Text under study
== == ==

Opinion
Case No. 2:03-cv-279.
July 20, 2006
MEMORANDUM and ORDER
Defendants Mary E. Peters, Administrator of the Federal Highway Administration ("FHWA"), and Dawn Terrill, Secretary of the Vermont Agency of Transportation ("VTrans") have timely moved pursuant to Federal Rule of Civil Procedure 59(e) to alter or amend the Court's Amended Opinion and Order dated May 24, 2004. Final judgment was entered in the case on March 11, 2005.
A Rule 59(e) motion to alter or amend a judgment may be granted to correct clear legal error, encompassing mistakes of law or fact, or to prevent manifest injustice. See Munafo v. Metro. Transp. Auth., 381 F.3d 99, 105 (2d Cir. 2004). "The `narrow aim' of Rule 59(e) is `to mak[e] clear that the district court possesses the power to rectify its own mistakes in the period immediately following the entry of judgment.'" Greene v. Town of Blooming Grove, 935 F.2d 507, 512 (2d Cir. 1991) (quoting White v. N.H. Dep't of Employment Sec., 455 U.S. 445, 450 (1982)).
FHWA and VTrans seek amendment of the Court's conclusion that construction of the A-B segment of the CCCH "may not proceed without . . . a Section 4(f)-compliant analysis of taking part of the McCrea farm." They reiterate that FHWA has no intention of authorizing construction on any part of the highway that would implicate the taking of the McCrea farm without "additional environmental studies." They continue to maintain that the Court's order is premature, because the 2003 ROD did not authorize any further action with respect to those segments of the highway. But the issue was whether the 1986 FEIS itself was adequate; the Court concluded that it was not, and that consequently the FHWA could not legally adopt the 1986 FEIS pursuant to 40 C.F.R. § 1506.3. Am. Op. Order at 26.
In context, the Court's ruling was framed in the alternative: "[c]onstruction may not proceed without . . . a Section 4(f)-compliant analysis of taking part of the McCrea farm or a decision not to adopt that portion of the 1986 FEIS that approves Segments G-J." Am. Op. Order at 76 (Doc. 68).
The 1986 FEIS was adopted in its entirety. The FREA for Segments A-B relied on the conclusion that the 1986 FEIS met the standards for an adequate statement. Although additional unspecified environmental studies may well be undertaken before construction on future segments of the CCCH is authorized, and indeed Segments G-J may even be abandoned, adoption of the 1986 FEIS in 2003 will have foreclosed future challenge or review of the faulty § 4(f) analysis it contains.

== == ==

Material shown
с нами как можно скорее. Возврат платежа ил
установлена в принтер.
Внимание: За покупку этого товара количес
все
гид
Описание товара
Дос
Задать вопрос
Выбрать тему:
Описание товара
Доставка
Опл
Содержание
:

== == ==

Work to be completed
Reproduce the stretch of the memorandum and order from "FHWA and VTrans" through "Order at 26.". The material comes from a source unrelated to the memorandum and order.

Reply
FHWA and VTrans seek amendment of the Court's conclusion that construction of the A-B segment of the CCCH "may not proceed without . . . a Section 4(f)-compliant analysis of taking part of the McCrea farm." They reiterate that FHWA has no intention of authorizing construction on any part of the highway that would implicate the taking of the McCrea farm without "additional environmental studies." They continue to maintain that the Court's order is premature, because the 2003 ROD did not authorize any further action with respect to those segments of the highway. But the issue was whether the 1986 FEIS itself was adequate; the Court concluded that it was not, and that consequently the FHWA could not legally adopt the 1986 FEIS pursuant to 40 C.F.R. § 1506.3. Am. Op. Order at 26.